The Board found that Goodman had “several pre-existing conditions in her back and said pre-existing conditions consisted of...,” and further that she “has a permanent partial impairment to her bodily function of 30% of the woman as a whole.”
There was evidence to support the finding that Mrs. Goodman had a pre-existing impairment. Dr. James Y. McCullough testified “that she was suffering from some physical impairment from the osteo-arthritis ... ,” “she has some arthritic disability,” and “she was a bad arthritic before the accident.” The other medical testimony came from Dr. David A. Gard who, among other things, testified that, “I can’t say a person who has arthritis is not at least to some degree disabled.”
The mere fact that the medical testimony is not reduced to mathematical certainty is no basis for this court weighing the *408evidence. The Board is knowledgeable in these matters and must in the nature of things determine ratios or proportions in accordance with their accumulated knowledge and expertise.
The Board, not this court, should make such determinations. In doing so the Board must apply the apportionment statute if there is a previously existing physical condition which has been aggravated. The employer does not take such handicapped persons as he finds them, a fact which the Board recongized in this case and properly applied the apportionment statute rendering a decision with proper findings and evidence to support its findings.
To conclude otherwise is to drain the very essence out of the apportionment statute. And, in my opinion, the cases of this court, see, e.g., Bethlehem Steel Corp. v. Cummings (1974), 160 Ind. App. 160, 310 N.E.2d 565; Bendix Products Div. v. Kolberg (1961), 133 Ind. App. 405, 172 N.E.2d 589; Steele v. Anderson Co. (1956), 126 Ind. App. 445, 133 N.E.2d 896; Magazine v. Shull (1945), 116 Ind. App. 79, 60 N.E.2d 611, and Professor Small’s treatment of this statute, see B. SMALL, WORKMEN’S COMPENSATION LAW OF INDIANA § 9.9 (1976 Cum. Supp., J. Rader), are contrary to the last Supreme Court word on the subject, to-wit, Kinzie v. General Tire & Rubber Co., supra. The distortion of the statute has been by this court.

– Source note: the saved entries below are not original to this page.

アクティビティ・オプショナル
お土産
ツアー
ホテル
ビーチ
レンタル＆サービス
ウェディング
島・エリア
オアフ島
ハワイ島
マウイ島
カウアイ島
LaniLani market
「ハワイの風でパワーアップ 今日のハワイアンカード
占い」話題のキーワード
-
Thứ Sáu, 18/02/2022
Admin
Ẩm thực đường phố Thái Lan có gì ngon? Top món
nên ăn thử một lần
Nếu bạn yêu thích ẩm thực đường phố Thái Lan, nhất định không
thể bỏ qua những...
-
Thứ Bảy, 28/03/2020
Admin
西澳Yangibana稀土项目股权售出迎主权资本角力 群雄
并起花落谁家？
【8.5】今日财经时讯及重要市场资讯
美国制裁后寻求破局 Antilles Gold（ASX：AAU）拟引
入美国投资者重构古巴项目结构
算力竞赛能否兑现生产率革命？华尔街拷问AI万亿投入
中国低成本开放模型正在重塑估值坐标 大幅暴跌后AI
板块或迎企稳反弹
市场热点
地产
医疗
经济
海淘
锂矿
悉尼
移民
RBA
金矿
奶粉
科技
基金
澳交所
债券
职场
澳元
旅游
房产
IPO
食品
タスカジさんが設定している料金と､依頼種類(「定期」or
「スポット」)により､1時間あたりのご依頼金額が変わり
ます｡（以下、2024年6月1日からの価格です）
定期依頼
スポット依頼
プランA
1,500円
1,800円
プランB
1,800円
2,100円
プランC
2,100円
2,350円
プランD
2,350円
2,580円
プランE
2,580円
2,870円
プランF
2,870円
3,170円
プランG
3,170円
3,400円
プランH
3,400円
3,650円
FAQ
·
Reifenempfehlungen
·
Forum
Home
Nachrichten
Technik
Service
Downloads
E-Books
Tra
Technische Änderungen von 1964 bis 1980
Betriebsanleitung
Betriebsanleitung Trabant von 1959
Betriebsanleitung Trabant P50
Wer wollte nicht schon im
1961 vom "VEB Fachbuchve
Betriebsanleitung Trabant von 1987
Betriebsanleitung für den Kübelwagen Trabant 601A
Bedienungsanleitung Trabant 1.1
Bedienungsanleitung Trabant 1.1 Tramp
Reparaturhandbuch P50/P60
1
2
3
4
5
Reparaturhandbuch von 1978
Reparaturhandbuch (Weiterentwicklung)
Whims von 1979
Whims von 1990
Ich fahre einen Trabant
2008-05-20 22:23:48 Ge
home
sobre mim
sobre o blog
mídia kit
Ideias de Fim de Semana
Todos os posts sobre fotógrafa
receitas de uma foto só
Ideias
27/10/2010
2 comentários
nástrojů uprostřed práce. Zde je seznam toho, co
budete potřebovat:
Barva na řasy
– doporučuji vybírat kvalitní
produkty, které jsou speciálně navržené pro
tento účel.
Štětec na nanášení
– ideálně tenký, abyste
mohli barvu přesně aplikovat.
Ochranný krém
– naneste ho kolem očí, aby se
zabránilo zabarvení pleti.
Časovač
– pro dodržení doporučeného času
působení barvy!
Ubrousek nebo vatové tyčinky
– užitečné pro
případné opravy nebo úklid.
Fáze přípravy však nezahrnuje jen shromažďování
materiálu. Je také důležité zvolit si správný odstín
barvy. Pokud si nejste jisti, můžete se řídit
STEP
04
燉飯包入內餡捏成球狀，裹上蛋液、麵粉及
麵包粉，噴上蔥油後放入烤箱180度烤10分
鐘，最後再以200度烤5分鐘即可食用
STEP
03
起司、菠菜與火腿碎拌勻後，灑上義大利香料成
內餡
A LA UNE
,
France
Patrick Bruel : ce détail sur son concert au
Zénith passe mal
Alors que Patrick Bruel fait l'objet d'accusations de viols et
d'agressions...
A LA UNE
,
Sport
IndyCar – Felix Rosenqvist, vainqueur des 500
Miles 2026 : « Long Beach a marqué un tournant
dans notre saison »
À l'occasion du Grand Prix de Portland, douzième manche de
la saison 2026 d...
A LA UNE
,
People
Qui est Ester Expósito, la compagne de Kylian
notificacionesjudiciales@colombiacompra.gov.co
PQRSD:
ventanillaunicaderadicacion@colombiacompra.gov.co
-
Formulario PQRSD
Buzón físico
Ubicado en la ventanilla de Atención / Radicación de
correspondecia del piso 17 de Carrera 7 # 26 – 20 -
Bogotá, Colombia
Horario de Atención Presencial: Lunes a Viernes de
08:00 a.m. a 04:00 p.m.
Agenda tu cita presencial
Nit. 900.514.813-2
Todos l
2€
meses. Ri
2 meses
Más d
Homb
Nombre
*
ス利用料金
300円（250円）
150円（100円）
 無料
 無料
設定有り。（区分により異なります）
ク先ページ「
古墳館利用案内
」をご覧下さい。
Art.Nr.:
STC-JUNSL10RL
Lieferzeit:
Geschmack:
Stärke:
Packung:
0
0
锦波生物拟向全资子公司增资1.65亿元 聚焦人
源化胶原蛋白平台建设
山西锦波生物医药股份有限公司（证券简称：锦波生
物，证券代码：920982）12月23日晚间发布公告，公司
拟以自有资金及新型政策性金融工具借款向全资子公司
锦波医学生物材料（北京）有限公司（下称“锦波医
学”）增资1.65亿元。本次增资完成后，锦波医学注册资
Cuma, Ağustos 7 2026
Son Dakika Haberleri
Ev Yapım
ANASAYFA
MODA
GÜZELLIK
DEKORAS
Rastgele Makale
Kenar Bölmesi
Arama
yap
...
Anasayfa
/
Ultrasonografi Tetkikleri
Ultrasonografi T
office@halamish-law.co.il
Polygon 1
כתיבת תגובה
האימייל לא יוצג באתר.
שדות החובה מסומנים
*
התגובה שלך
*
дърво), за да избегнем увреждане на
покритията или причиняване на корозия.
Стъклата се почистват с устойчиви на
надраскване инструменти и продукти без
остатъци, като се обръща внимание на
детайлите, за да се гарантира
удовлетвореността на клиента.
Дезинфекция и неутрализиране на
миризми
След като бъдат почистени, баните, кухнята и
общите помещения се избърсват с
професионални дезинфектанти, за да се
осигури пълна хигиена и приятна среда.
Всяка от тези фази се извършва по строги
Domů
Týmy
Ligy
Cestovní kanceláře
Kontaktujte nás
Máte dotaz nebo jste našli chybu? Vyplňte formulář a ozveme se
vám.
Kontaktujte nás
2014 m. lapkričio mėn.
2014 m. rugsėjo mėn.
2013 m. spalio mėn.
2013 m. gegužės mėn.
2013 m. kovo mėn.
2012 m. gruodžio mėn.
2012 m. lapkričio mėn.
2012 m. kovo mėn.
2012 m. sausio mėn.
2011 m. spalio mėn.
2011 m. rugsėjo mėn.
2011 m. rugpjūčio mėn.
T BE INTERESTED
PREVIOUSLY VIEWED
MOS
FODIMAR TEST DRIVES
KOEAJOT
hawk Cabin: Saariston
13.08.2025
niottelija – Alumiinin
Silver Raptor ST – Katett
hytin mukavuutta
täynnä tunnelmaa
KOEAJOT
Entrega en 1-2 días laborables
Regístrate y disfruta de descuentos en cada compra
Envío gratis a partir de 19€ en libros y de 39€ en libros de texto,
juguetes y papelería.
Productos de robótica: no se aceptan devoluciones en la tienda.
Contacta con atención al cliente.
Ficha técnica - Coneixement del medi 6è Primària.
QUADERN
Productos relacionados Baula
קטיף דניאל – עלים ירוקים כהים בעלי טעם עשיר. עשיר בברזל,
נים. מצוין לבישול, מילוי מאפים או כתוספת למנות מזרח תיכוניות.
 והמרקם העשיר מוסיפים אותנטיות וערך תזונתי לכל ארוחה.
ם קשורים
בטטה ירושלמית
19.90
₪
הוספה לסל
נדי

The Board’s decision should be affirmed.
NOTE-Reported at 36 N.E.2d 1140.

. The cases are legion in Indiana in both this and the Supreme Court that on appeal we will not determine the credibility of witnesses nor weigh the evidence heard by the Board to determine for whom it preponderates and we will not disturb its findings unless the evidence is undisputed and leads inescapably to a contrary result. See, e.g., Motor Freight Corp. v. Jarvis (1975), 163 Ind. App. 442, 324 N.E.2d 500; Bohn Aluminum & Brass Co. v. Kinney (1974), 161 Ind. App. 128, 314 N.E.2d 780.
Were it otherwise, the mandate of IC 22-3-4-8 which states that “[a]n award by the full board shall be conclusive and binding as to all questions of the fact” would be a nullity.